Later in his career, Foronjy guest-starred in numerous television programs including The Bob Newhart Show, M*A*S*H, Hill Street Blues, Who's the Boss?, The Jeffersons, Taxi, The Streets of San Francisco, Baretta and Silver Spoons. In the 1984 film Repo Man, he played Arnold Plettschner, the rent-a-cop who memorably said, "You’re fuckin’ right I'm Plettschner! Arnold Plettschner! Three times decorated in two world wars! I was killing people while you were still swimming around in your father's balls! You little scumbag! I worked five years in a slaughterhouse, and ten years as a prison guard in Attica!" In 1988, he played the mobster Tony Darvo in the film Midnight Run, who notably chased Robert De Niro and Charles Grodin's characters.

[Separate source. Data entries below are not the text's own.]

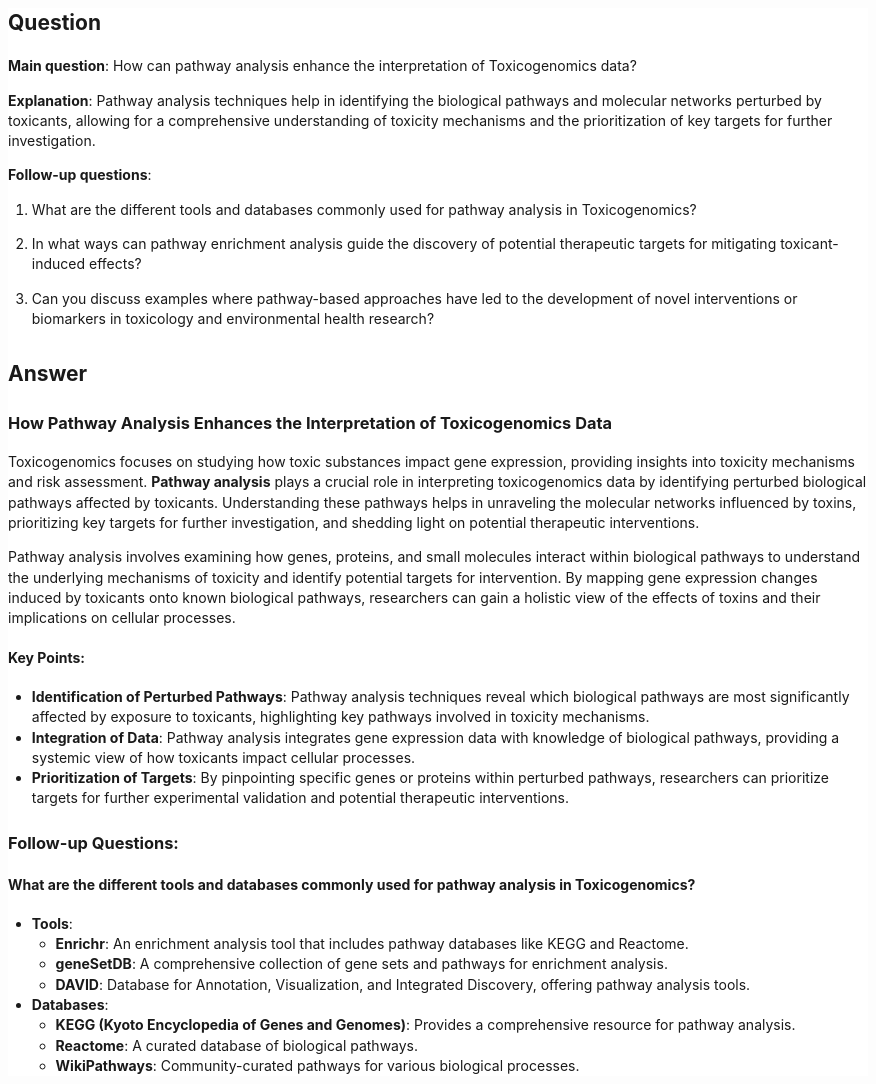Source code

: ## Question
**Main question**: How can pathway analysis enhance the interpretation of Toxicogenomics data?

**Explanation**: Pathway analysis techniques help in identifying the biological pathways and molecular networks perturbed by toxicants, allowing for a comprehensive understanding of toxicity mechanisms and the prioritization of key targets for further investigation.

**Follow-up questions**:

1. What are the different tools and databases commonly used for pathway analysis in Toxicogenomics?

2. In what ways can pathway enrichment analysis guide the discovery of potential therapeutic targets for mitigating toxicant-induced effects?

3. Can you discuss examples where pathway-based approaches have led to the development of novel interventions or biomarkers in toxicology and environmental health research?





## Answer

### How Pathway Analysis Enhances the Interpretation of Toxicogenomics Data

Toxicogenomics focuses on studying how toxic substances impact gene expression, providing insights into toxicity mechanisms and risk assessment. **Pathway analysis** plays a crucial role in interpreting toxicogenomics data by identifying perturbed biological pathways affected by toxicants. Understanding these pathways helps in unraveling the molecular networks influenced by toxins, prioritizing key targets for further investigation, and shedding light on potential therapeutic interventions.

Pathway analysis involves examining how genes, proteins, and small molecules interact within biological pathways to understand the underlying mechanisms of toxicity and identify potential targets for intervention. By mapping gene expression changes induced by toxicants onto known biological pathways, researchers can gain a holistic view of the effects of toxins and their implications on cellular processes.

#### Key Points:
- **Identification of Perturbed Pathways**: Pathway analysis techniques reveal which biological pathways are most significantly affected by exposure to toxicants, highlighting key pathways involved in toxicity mechanisms.
- **Integration of Data**: Pathway analysis integrates gene expression data with knowledge of biological pathways, providing a systemic view of how toxicants impact cellular processes.
- **Prioritization of Targets**: By pinpointing specific genes or proteins within perturbed pathways, researchers can prioritize targets for further experimental validation and potential therapeutic interventions.

### Follow-up Questions:

#### What are the different tools and databases commonly used for pathway analysis in Toxicogenomics?
- **Tools**:
    - **Enrichr**: An enrichment analysis tool that includes pathway databases like KEGG and Reactome.
    - **geneSetDB**: A comprehensive collection of gene sets and pathways for enrichment analysis.
    - **DAVID**: Database for Annotation, Visualization, and Integrated Discovery, offering pathway analysis tools.
- **Databases**:
    - **KEGG (Kyoto Encyclopedia of Genes and Genomes)**: Provides a comprehensive resource for pathway analysis.
    - **Reactome**: A curated database of biological pathways.
    - **WikiPathways**: Community-curated pathways for various biological processes.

He also appeared in films such as Carlito's Way (as Peter Amdesso), Prince of the City (as Detective Joe Marinaro), Ghostbusters II, The Jerk, Man of the House and City Heat.

In 2020, Foronjy wrote and published a memoir, From the Mob to the Movies.

==Death==
Foronjy died on May 19, 2024, at the age of 86.

At the 97th Academy Awards, his name was mentioned in the In Memoriam section.